Хлопала, выпуская его, калитка на улице, машина, встрекотнув мотором, уезжала, и дальше день шел уже почти обычным образом. Сказать, что "вполне обычным", нельзя, потому что везде, куда не сунься - и во дворе, и в огороде, торчали молодые и не очень молодые, но одинаково спортивно-крепкие люди, и на улице вокруг дома тоже паслось их несколько человек. Но Марья Трофимовна с Игнатом Трофимычем привыкли к ним, обтерпелись видеть их рядом с собой и словно б их уже и не замечали.

Без всякой просьбы со стороны Марьи Трофимовны с Игнатом Трофимычем появился у них в доме мастер с каким-то невиданным иностранным замком о три собачки и две литые, тяжелые щеколды на пружине, врезал его в дверь, что вела из сеней на кухню, заодно заменив и обычную, задвижную щеколду, врезал замок попроще в сенную дверь, а потом еще поставил замок и на дверь курятника.

- Велено! - ответил он Игнату Трофимычу, когда тот, полагая себя все же хозяином, запротестовал было: а на курятник-то зачем?

А после Марье Трофимовне с Игнатом Трофимычем вручили от каждого из замков по отдельному ключику, и зажили они, мало-помалу привыкая к ним, с тремя новыми замками.

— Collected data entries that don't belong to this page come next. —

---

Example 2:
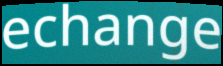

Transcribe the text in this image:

echange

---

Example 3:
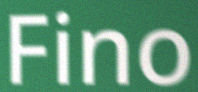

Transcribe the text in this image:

Fino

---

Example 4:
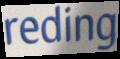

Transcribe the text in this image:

reding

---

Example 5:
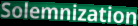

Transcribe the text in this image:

Solemnization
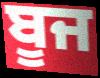
ਬੂਜ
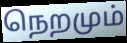
நெறமும்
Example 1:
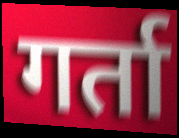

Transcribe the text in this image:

गर्ता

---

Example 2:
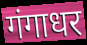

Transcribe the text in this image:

गंगाधर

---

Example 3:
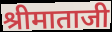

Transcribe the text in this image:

श्रीमाताजी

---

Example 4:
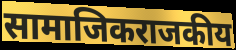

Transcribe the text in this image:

सामाजिकराजकीय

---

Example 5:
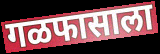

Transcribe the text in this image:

गळफासाला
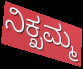
ನಿಕ್ಖಮ್ಮ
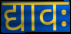
द्यावः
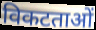
विकटताओं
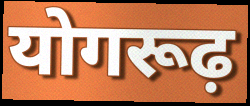
योगरूढ़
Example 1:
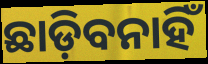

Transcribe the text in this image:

ଛାଡ଼ିବନାହିଁ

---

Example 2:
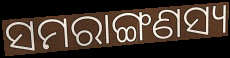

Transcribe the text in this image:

ସମରାଙ୍ଗଣସ୍ୟ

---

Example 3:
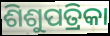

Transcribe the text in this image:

ଶିଶୁପତ୍ରିକା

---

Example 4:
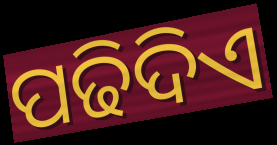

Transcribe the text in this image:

ପଢିଦିଏ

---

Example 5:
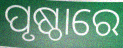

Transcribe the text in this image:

ପୃଷ୍ଠାରେ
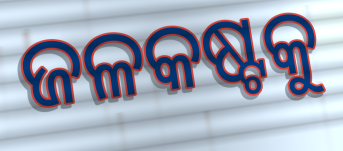
ଜଳକଷ୍ଟକୁ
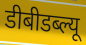
डीबीडब्ल्यू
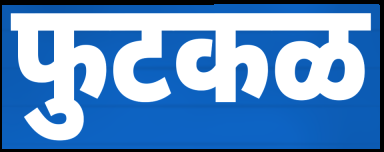
फुटकळ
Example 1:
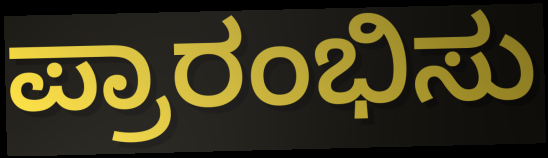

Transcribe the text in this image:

ಪ್ರಾರಂಭಿಸು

Что еще нового было в их жизни - это Верный Марсельезы. Куда-то исчезла Марсельеза, и пришлось взять на себя заботу о нем. Когда она исчезла - неизвестно, а только Верный на цепи начала выть да лаять, бегать, гремя цепью, вокруг будки, сходя, видимо, с ума от голода, и пока поняли, в чем дело, минуло несколько дней. Игнат Трофимыч, когда нес ему еду первый раз, побоялся подойти близко, подпихивал миску к его морде длинной палкой. А теперь Верный был своим, родным псом, и мало того, что давал гладить себя и теребить за ушами, но еще и лизал руки, а то норовил лизнуть из благодарности и лицо.

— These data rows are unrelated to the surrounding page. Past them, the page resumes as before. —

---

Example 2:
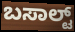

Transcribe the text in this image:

ಬಸಾಲ್ಟ್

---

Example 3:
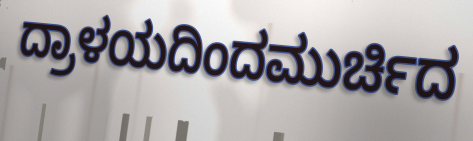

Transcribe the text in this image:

Но все же, хоть и стал Верный как родной, стал он таким по нужде, и необходимость ухаживать за ним тяготила Марью Трофимовну с Игнатом Трофимычем. Так-то бы оно и ничего - чего ж его не кормить, но лопал он - как паровоз угля, несколько раз приходилось покупать ему мясо уже и на рынке, вышло - как третий едок появился в доме.

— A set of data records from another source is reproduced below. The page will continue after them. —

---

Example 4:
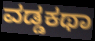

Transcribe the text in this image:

ವಡ್ಡಕಥಾ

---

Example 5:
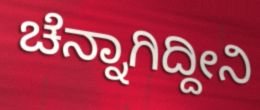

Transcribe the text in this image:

ಚೆನ್ನಾಗಿದ್ದೀನಿ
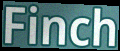
Finch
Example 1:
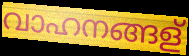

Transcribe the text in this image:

വാഹനങ്ങള്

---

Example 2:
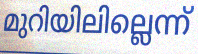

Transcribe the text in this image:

മുറിയിലില്ലെന്ന്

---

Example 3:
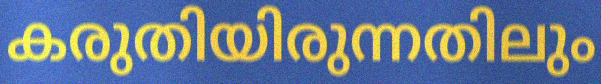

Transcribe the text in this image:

കരുതിയിരുന്നതിലും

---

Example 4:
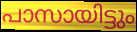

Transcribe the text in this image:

പാസായിട്ടും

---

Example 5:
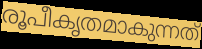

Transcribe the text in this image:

രൂപീകൃതമാകുന്നത്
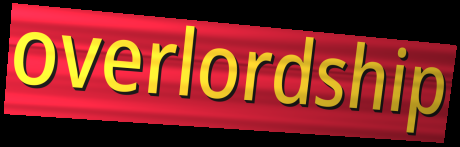
overlordship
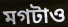
মগটাও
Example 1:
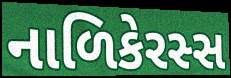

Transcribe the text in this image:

નાળિકેરસ્સ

- Дак куда ж это Дуська-то подевалась? - то и дело спрашивала Игната Трофимыча Марья Трофимовна, чаще всего - принимаясь за готовку еды для Верного.

- Не понимаю ничего, - отвечал ей Игнат Трофимыч. - Дверь заперта - будто уехала куда.

- Уехала, а пса бросила?

- Вот странно.

- А может, случилось с ней что?

- Ну, с Дуськой-то?!

Скор русский человек на решения: две с половиной недели потребовалось Марье Трофимовне с Игнатом Трофимычем, чтобы пойти к участковому Аборенкову с заявлением о таинственном исчезновении Марсельезы.

Аборенков совершенно неожиданно оказался с ними сплошной приветливостью. Назвал по имени-отчеству, усадил; однако, не давая сообщить им о своем, принялся выведывать, что там с Рябой, несет ли она золотые яйца и много ли уже нанесла. Марья Трофимовна с Игнатом Трофимычем давали подписку о неразглашении, но перед Аборенковым устоять не смогли и сообщили секретные данные. Аборенков, услышав, даже изменился в лице:

- За сто двадцать граммов - два гривенника?

Помолчал, крякнул затем и, наконец, поинтересовался:

- А какое такое дело ко мне?

Тут, у Аборенкова, Марья Трофимовна с Игнатом Трофимычем и узнали, что Марсельеза лежит в психдоме и сколько будет лежать - неизвестно.

- Вот те на! - потрясенно приложила к губам ладонь Марья Трофимовна. А отойдя немного от известия, спросила: - Дак нам как тогда с псом-то быть? Кто нам расходы возместит?

- А на живодерню давай! - не задумываясь, сказал Аборенков и потянулся к телефону звонить по необходимому номеру.

- Да ты что! С ума сошел, ты что! - замахали на него руками Марья Трофимовна с Игнатом Трофимычем.

Как они могли отдать Верного на живодерню? Если б еще не начали кормить его, если б не вилял он при их приближении хвостом и не пытался лизнуть в лицо…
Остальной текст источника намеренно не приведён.